We’ve enabled some internal changes in our animation system on desktop just now.
Specifically:
Much faster implementation (5-10x faster depending on the complexity of the rig)
Pose.MaskWeight is no longer supported
Some blending bugs have been fixed (Polyguns! \o/ @x_o)
Blending behavior has changed in some cases (Edit: This is no longer the case - behavior closely matches what used to be the case)
This is no longer relevant - please disregard
The most likely change that you may witness is #4. Previously, if you played 5 looped animations of the same priority with weight 1, we'd just use the last one you played. Now we blend all animations with the same priority together with a weighted blend - so if you play 5 animations with weight 1, they all have equal weight so the result is (A+B+C+D+E)/5. The way to resolve this is to play the animation you want to see blended "over" in a higher priority layer.
One prominent case where #4 may appear is if you forget to stop your animation tracks and just play new ones. Now you’ll see a blended motion that will look weird - however, please note that not stopping your looped animation tracks is really bad for performance since we never stop them for you! So this is something you should fix anyway (you can check which animation tracks are playing using Documentation - Roblox Creator Hub)
Sometimes this will happen if you replace our default Animate script by removing the old one and reparenting the new one. In this case there may be animations that the old script has started but are still playing. A better way to do this is to put your custom script into the StarterPlayer/StarterCharacterScripts and naming it ‘Animate’. This will automatically replace the default one without even starting it.
Please comment on this thread if you see any issues with the update.
With this change, I think we need more priority levels for animations. Prior to the change it wasn’t so much of a problem because if you played animations with the same priority, the latest animation would in theory be priority level current+1, allowing you to have infinite levels of priority – you could keep playing animation on top of animation. With this update, if you want that behavior, you either have to increase the priority level, or keep track of the order all animations are played in + stop all current animations playing when a new one is played at the same priority level + manually keep track of their current play time + whenever the current animation stops, find the last played animation that is still running and start it at stoppedTime+elapsedTime. The latter of the two is a lot more to do than was previously needed, and if someone is using the default ROBLOX animations (most games), they only have three priority levels to work with for the former approach. Core’s (highest priority) enum number is 1000, so there should be plenty of room to expand.

→ **Material provided**:
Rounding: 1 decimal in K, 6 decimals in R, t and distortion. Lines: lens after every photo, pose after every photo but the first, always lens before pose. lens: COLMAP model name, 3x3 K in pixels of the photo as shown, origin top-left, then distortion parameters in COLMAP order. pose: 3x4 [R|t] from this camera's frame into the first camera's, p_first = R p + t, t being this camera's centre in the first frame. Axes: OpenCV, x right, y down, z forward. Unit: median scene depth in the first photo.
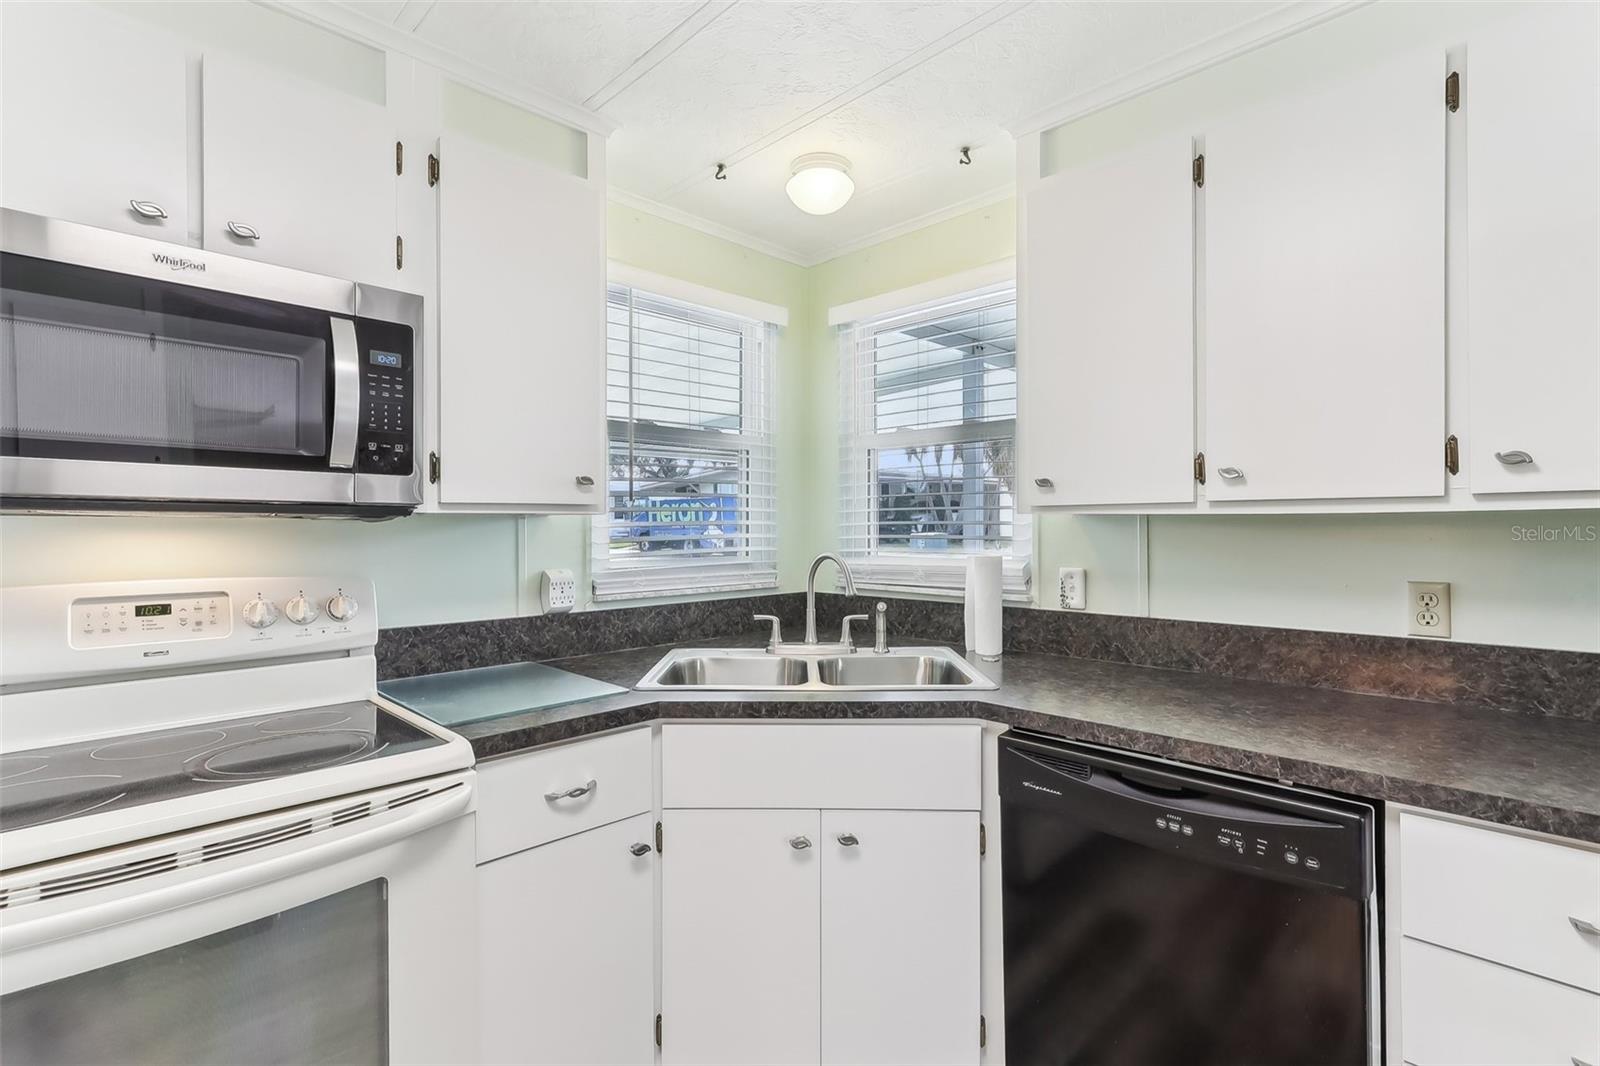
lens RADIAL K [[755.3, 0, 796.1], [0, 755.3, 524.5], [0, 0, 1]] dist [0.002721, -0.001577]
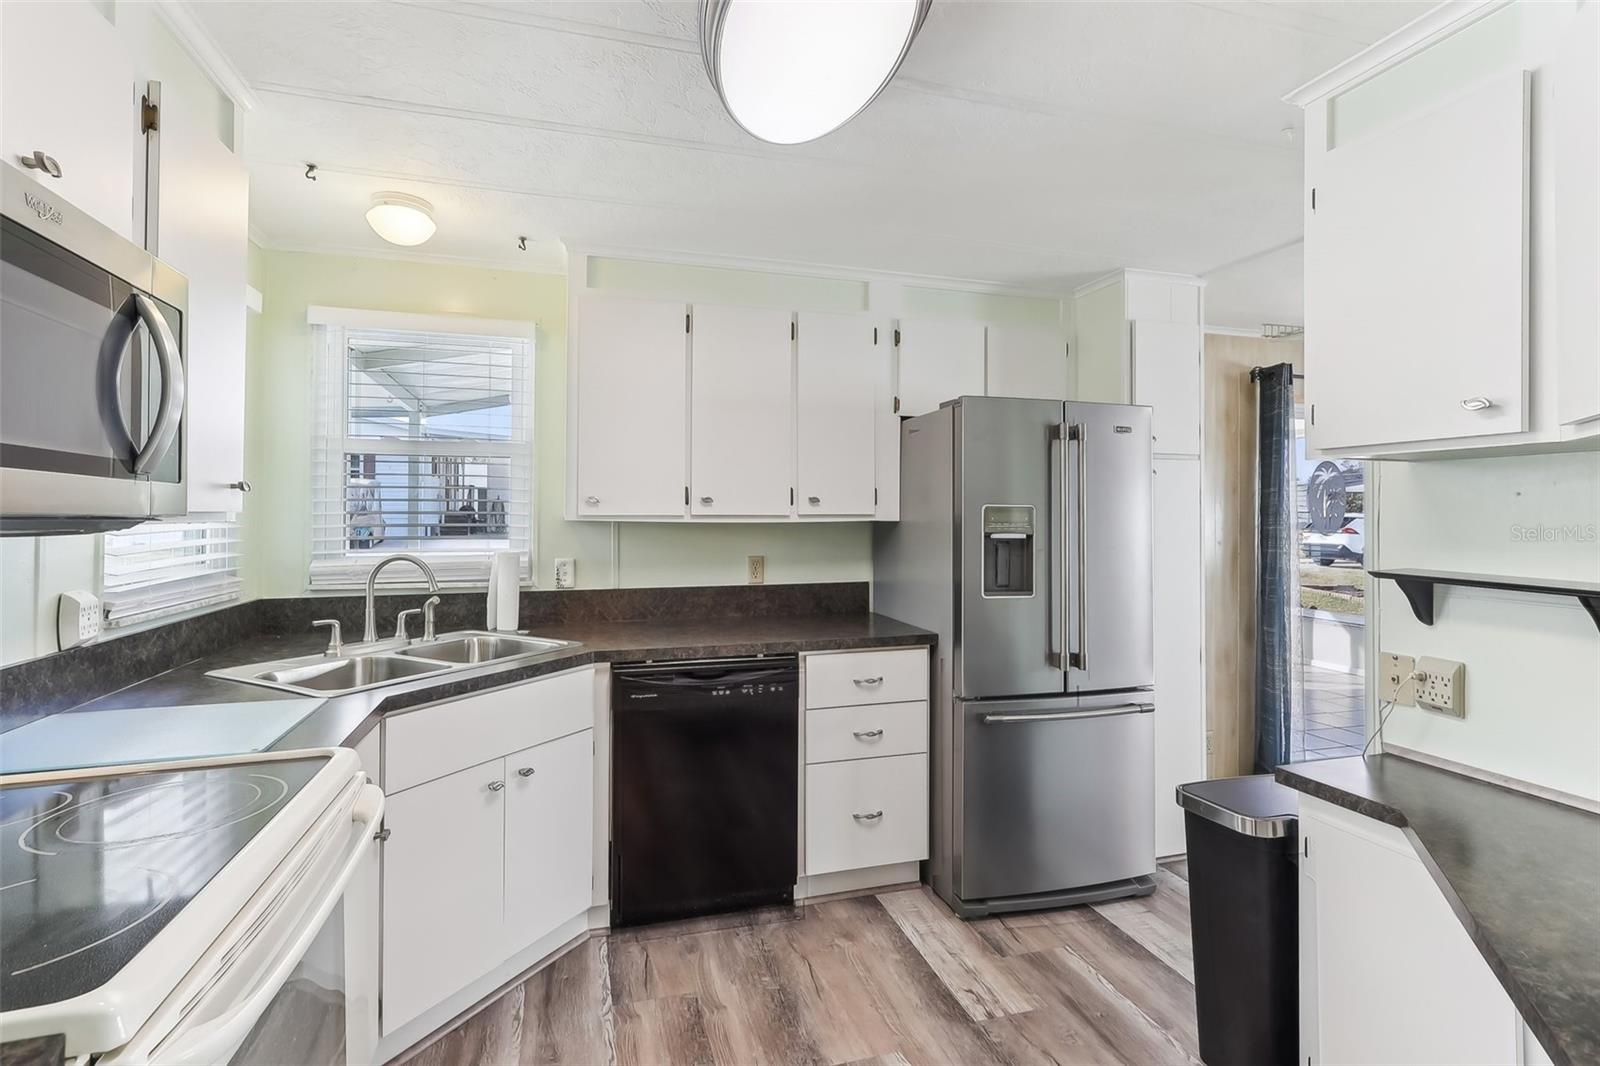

* * *

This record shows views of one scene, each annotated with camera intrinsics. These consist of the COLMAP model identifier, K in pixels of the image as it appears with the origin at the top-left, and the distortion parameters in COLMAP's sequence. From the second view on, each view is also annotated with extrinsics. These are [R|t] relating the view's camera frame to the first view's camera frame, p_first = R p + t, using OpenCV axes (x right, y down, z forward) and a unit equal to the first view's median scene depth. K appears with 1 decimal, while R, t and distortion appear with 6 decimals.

→ **Activities**:
1. In the comment on the animation system update, what must someone keep track of or do to get the old behavior without raising the priority level? List each of these tasks.
2. How much faster is the new implementation, according to the animation system update post?
3. Write a continuation of the forum thread about the animation system update, picking up after its last sentence.

→ **Answers to the problems**:
1.
- Keep track of the order all animations are played in.
- Stop all current animations playing when a new one is played at the same priority level.
- Manually keep track of their current play time.
- Whenever the current animation stops, find the last played animation that is still running and start it at stoppedTime+elapsedTime.

2. It is 5-10x faster, depending on the complexity of the rig.

3.
Keeping playing animation on top of animation is a bad habit though - this increases (potentially infinitely!) the number of concurrently played animations. We actually had a problem like this with a toolbox model where the game would just get slower and slower over time.
When you replace the default Animate script it has already started some animations - usually idle. So when your new script destroys the old one it neglects to stop the animations the old script has started.
I’m not really sure if there’s a better way to replace the default Animate script (cc @CodeWriter) but a possible workaround would be to do this after you get the Humanoid object in your new script:
for _,v in pairs(Humanoid:GetPlayingAnimationTracks()) do v:Stop(0) end
You can replace the starting Animate script simply by putting your custom script into the StarterPlayer/StarterCharacterScripts and naming it ‘Animate’. This will replace the default script that gets added to all Humanoids with your new script before either starts.
Would be nice to have the option to turn off Blending mode in my game and revert it back to the previous version.
It made a pretty big impact on my game and the fans don’t like it
But you can fix it yourself by stopping animations when you override them with another, and then restarting them when necessary. Or using different priority levels, if you weren’t already.